Saved entries
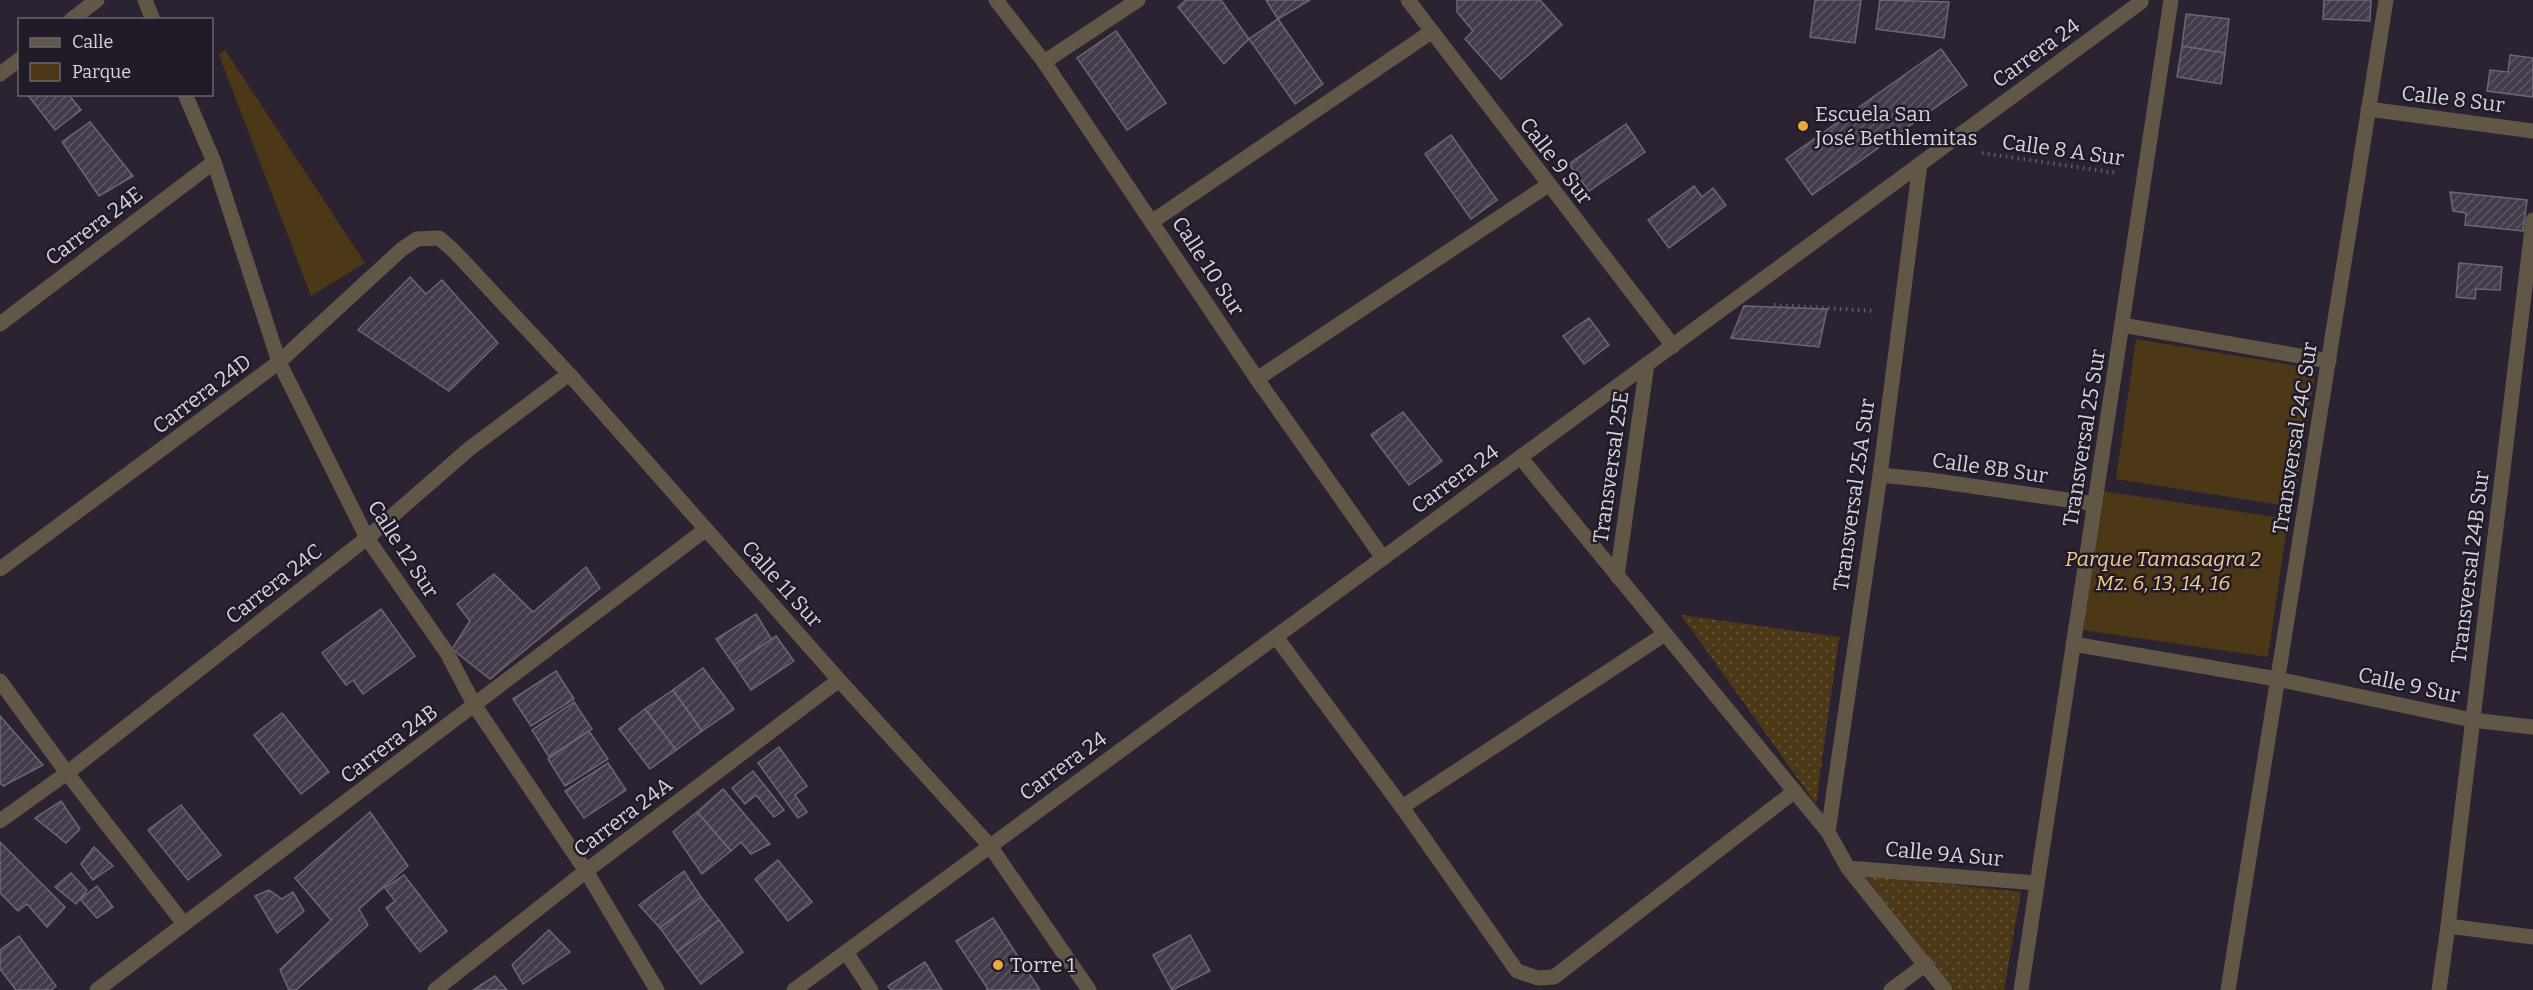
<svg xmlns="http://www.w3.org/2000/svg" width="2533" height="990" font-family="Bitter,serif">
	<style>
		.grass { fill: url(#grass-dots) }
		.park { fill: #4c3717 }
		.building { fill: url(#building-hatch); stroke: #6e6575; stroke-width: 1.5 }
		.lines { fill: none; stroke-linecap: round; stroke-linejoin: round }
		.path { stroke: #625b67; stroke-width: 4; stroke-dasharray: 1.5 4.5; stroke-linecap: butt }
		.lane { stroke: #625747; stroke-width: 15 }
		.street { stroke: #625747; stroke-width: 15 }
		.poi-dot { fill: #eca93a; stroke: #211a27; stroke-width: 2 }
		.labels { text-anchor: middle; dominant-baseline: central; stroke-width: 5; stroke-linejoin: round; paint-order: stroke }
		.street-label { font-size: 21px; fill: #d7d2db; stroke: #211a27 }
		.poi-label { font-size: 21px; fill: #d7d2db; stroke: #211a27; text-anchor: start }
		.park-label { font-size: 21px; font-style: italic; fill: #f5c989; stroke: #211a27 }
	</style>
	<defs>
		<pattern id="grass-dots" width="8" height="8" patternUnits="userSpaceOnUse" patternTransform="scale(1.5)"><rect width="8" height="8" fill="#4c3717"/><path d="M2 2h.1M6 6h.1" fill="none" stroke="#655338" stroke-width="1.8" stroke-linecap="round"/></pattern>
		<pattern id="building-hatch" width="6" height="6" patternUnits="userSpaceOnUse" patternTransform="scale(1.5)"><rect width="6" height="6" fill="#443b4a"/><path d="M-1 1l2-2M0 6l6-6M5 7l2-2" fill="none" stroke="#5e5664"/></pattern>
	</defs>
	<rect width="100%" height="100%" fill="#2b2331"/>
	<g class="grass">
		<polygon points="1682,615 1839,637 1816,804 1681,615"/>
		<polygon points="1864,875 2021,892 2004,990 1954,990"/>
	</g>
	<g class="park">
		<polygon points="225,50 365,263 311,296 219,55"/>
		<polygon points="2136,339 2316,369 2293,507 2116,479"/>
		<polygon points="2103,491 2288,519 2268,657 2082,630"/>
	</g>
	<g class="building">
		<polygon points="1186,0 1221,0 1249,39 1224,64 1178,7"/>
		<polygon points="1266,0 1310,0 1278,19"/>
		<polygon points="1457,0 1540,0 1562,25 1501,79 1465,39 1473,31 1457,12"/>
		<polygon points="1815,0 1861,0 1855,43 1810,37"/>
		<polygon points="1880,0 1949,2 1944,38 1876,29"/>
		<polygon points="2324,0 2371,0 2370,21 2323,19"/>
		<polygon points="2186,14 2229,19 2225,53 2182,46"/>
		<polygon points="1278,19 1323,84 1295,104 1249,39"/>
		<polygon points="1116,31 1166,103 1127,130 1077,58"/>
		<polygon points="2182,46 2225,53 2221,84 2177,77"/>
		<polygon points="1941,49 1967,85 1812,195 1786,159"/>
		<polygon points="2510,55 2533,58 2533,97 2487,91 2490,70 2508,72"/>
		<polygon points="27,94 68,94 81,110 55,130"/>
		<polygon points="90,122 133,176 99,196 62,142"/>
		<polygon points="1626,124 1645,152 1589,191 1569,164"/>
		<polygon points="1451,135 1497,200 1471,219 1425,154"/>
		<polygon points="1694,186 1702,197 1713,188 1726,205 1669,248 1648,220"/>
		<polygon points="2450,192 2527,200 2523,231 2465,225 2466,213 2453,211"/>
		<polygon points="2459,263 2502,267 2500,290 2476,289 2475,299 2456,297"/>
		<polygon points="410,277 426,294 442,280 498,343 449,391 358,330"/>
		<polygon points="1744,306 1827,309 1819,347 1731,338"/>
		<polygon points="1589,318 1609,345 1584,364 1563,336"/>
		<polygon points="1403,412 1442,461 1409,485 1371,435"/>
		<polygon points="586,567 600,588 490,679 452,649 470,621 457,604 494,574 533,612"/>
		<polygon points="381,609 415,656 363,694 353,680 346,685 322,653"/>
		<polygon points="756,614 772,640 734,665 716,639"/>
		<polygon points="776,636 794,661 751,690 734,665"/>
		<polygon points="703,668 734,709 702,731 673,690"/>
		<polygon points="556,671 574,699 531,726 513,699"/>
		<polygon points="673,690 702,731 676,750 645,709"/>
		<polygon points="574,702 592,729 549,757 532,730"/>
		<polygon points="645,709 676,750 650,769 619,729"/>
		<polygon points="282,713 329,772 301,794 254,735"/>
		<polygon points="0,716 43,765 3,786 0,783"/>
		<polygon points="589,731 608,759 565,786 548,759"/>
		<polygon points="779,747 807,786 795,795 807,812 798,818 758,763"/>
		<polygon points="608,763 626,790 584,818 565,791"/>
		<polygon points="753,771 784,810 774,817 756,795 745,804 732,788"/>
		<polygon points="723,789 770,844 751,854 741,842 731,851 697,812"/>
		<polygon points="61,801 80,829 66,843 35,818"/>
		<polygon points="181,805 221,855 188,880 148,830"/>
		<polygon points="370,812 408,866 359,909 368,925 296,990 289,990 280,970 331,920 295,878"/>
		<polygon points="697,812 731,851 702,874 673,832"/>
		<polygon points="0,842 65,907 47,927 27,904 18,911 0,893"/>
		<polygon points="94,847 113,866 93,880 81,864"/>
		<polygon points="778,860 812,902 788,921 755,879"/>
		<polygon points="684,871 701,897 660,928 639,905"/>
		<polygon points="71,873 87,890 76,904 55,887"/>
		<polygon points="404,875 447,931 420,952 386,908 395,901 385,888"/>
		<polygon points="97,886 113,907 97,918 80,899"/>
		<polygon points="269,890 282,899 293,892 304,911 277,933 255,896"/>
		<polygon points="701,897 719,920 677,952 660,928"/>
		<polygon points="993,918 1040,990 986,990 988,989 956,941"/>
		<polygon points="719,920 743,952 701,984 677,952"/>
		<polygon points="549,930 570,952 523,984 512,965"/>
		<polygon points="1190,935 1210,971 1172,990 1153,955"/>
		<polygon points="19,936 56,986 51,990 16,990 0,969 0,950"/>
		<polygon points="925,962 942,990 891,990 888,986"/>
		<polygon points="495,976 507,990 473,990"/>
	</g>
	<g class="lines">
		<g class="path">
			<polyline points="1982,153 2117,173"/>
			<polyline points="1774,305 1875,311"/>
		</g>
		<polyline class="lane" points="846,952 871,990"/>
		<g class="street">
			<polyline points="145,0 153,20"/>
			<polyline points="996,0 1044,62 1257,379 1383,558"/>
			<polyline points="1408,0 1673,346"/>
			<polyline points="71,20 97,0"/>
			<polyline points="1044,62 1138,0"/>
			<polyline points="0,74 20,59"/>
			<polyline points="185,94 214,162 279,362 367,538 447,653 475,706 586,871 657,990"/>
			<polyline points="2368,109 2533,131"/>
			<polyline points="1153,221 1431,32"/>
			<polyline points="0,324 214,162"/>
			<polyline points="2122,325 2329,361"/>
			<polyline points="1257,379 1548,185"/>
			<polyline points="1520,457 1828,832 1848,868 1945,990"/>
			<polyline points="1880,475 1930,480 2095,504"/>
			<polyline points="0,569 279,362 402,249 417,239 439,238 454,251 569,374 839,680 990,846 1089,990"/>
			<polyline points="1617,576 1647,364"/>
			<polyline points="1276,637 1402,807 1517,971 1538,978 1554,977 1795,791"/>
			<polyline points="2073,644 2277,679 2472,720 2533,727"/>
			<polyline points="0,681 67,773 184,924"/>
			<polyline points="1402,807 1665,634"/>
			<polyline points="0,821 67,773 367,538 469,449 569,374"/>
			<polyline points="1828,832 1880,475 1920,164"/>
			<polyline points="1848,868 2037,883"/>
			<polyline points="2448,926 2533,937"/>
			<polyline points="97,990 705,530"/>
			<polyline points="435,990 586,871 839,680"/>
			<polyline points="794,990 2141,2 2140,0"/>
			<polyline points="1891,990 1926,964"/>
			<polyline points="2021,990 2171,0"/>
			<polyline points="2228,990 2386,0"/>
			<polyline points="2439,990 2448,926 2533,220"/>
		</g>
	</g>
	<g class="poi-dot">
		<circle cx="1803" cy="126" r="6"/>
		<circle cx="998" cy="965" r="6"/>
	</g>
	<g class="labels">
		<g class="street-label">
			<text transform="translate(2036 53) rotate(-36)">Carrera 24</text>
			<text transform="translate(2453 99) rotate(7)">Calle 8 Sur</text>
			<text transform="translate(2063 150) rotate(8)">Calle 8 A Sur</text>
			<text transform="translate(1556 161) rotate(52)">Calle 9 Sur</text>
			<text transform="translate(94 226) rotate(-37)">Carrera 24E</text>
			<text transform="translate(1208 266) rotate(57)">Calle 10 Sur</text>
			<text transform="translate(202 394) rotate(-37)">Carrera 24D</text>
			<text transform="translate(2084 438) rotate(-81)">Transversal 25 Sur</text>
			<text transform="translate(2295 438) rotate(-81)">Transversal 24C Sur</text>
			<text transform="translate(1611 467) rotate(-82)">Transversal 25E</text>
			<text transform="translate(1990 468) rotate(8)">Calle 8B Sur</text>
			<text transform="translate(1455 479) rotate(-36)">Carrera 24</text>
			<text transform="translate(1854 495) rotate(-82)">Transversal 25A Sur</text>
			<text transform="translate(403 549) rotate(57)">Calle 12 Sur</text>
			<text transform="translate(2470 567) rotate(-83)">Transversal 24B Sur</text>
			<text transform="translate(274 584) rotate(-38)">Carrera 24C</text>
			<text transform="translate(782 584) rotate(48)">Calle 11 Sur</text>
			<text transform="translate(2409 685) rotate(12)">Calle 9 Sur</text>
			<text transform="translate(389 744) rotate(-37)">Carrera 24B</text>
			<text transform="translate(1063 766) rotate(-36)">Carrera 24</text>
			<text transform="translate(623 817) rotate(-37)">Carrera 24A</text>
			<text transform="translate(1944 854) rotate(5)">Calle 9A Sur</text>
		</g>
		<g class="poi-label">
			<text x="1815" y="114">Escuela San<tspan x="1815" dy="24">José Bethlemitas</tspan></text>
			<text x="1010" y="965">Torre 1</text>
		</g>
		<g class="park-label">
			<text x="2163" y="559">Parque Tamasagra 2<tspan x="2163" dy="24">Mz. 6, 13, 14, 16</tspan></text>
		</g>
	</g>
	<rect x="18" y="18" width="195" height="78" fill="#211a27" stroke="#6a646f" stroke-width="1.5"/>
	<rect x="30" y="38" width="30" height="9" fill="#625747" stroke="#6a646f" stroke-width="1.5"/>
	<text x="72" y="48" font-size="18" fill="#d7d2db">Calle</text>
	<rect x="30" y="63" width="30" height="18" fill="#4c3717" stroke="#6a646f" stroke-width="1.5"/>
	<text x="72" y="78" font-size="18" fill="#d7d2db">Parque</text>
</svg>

**ASSIGNMENT:**
Every line in the entries above that has the word "linejoin" should be identified and copied.

**ANSWER TO THE PROBLEM:**
		.lines { fill: none; stroke-linecap: round; stroke-linejoin: round }
		.labels { text-anchor: middle; dominant-baseline: central; stroke-width: 5; stroke-linejoin: round; paint-order: stroke }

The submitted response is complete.